TRAVAIL DEMANDÉ A
Dans les enregistrements, recopiez à l'identique les lignes qui vont de celle contenant « right shoulder: (410, 558, -9) » jusqu'à celle contenant « right hip: (468, 385, 5) », ces deux lignes comprises. Ne reprenez pas les images dans votre réponse.

TEXTE À LIRE
◇ ◇ ◇

M. Guillaume Gontard. Les épisodes violents que connaissent certains mouvements sociaux ne justifient pas tout. En tant que législateurs, nous avons le devoir de ne pas céder à l’urgence du moment ou aux passions de l’instant. Légiférer, c’est faire la part des choses ; c’est mettre de la distance entre l’actualité et la loi, au nom de l’intérêt général. Les « unes » de la presse et les journaux télévisés passent et s’enchaînent, le droit reste.

Je me permets de vous alerter, car ces lois de circonstance s’accumulent, se superposent et affaiblissent peu à peu notre État de droit. Répondre à la violence par la violence, à la révolte par des lois autoritaires, c’est entrer dans le jeu de ceux qui défient l’État, qui accusent notre démocratie d’hypocrisie et de posture lorsqu’elle affirme être le rempart des droits humains. Une démocratie qui a recours à des lois liberticides pour se défendre prend le risque de perdre son fondement.

La manifestation est indissociable de notre histoire. Elle a permis l’avènement de la République en 1789 et celui de la démocratie en 1848. Elle est le terreau des conquêtes sociales, notamment celles de 1936 ou de 1968. Elle a accompagné la libération de Paris, les victoires de la France en Coupe du Monde ou le profond soutien à la liberté de la presse et à la République exprimé en 2015. Le droit de manifester est consacré par l’article X de la Déclaration des droits de l’homme et du citoyen, qui en fixe d’ailleurs la limite, encadré par la loi de 1935.

Le dispositif de l’article 2 du présent texte relève d’une interprétation beaucoup trop zélée de la notion de « trouble à l’ordre public », mentionnée par la Déclaration des droits de l’homme et du citoyen, et ne respecte vraisemblablement pas nos droits constitutionnels. En permettant de sanctionner a priori des manifestants sur la base de simples soupçons, il ouvre le règne de l’arbitraire et piétine les libertés publiques. En confiant à une autorité administrative plutôt qu’à une autorité judiciaire la charge de déterminer une sanction, il contrevient à la séparation des pouvoirs et aux garanties apportées par l’ordre judiciaire. En désignant subjectivement qui a le droit de manifester et qui ne l’a pas, cet article est un redoutable outil pour réduire les oppositions politiques au silence. Un tel outil n’a pas sa place dans un régime démocratique.

◇ ◇ ◇

DONNÉES FOURNIES
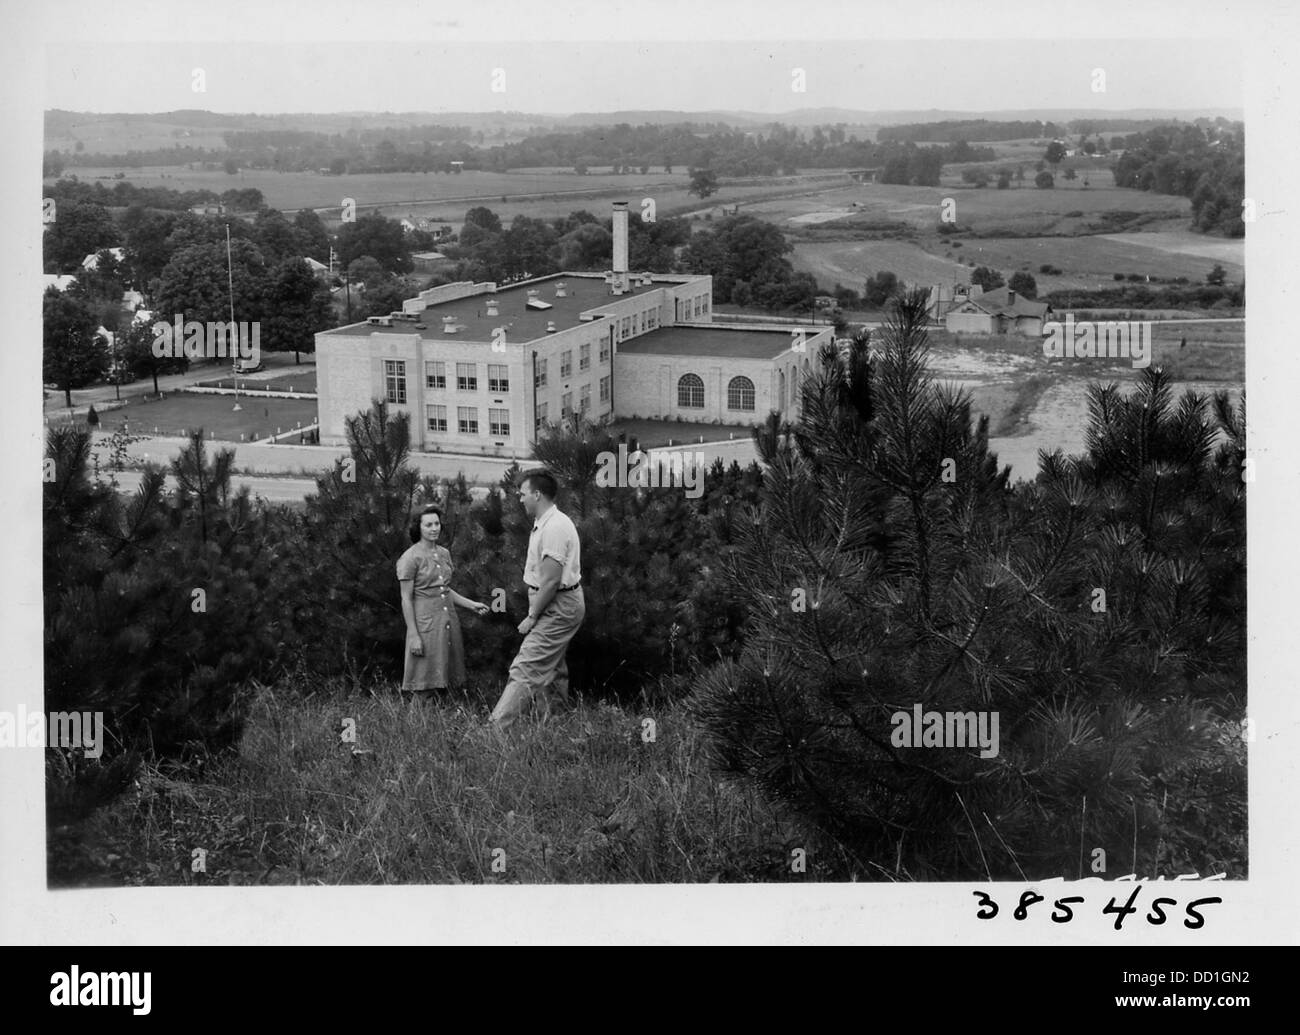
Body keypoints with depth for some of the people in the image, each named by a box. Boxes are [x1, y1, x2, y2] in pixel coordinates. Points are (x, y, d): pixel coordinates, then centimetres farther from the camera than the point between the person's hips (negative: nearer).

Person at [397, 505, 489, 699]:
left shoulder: (444, 553, 12)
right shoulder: (410, 558, -9)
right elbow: (406, 599, -10)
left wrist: (471, 605, 11)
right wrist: (413, 635, -15)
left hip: (449, 621, 6)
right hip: (425, 623, -6)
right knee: (424, 690, -4)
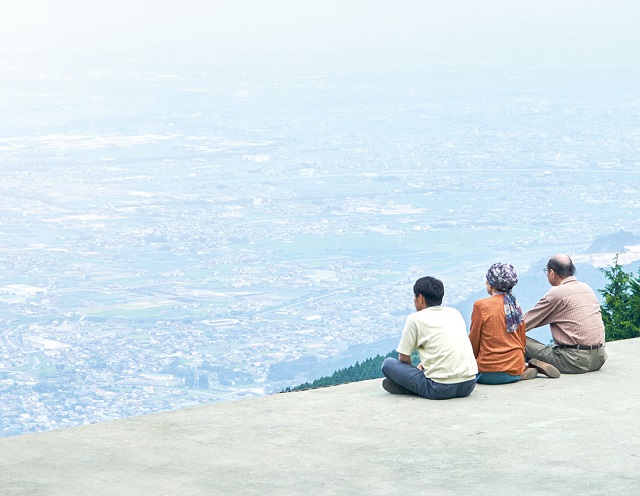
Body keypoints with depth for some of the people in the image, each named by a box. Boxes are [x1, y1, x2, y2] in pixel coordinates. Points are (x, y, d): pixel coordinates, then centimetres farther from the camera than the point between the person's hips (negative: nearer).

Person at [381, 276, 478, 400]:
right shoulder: (455, 313, 17)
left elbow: (404, 358, 5)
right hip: (468, 385, 5)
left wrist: (416, 370, 26)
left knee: (388, 364, 7)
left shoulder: (415, 319, 0)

◇ ◇ ◇

TRAVAIL DEMANDÉ B
D'après le texte, en quelle année la manifestation a-t-elle permis l'avènement de la démocratie ?

RÉPONSE A
right shoulder: (410, 558, -9)
right elbow: (406, 599, -10)
left wrist: (471, 605, 11)
right wrist: (413, 635, -15)
left hip: (449, 621, 6)
right hip: (425, 623, -6)
right knee: (424, 690, -4)
Body keypoints with depth for some of the people in the image, each named by a box. Boxes are [x1, y1, x2, y2] in pixel coordinates. Points are (x, y, d): pixel coordinates, then centimetres farther from the camera than the point between the person's hips (negative: nearer).

Person at [381, 276, 478, 400]:
right shoulder: (455, 313, 17)
left elbow: (404, 358, 5)
right hip: (468, 385, 5)

RÉPONSE B
En 1848.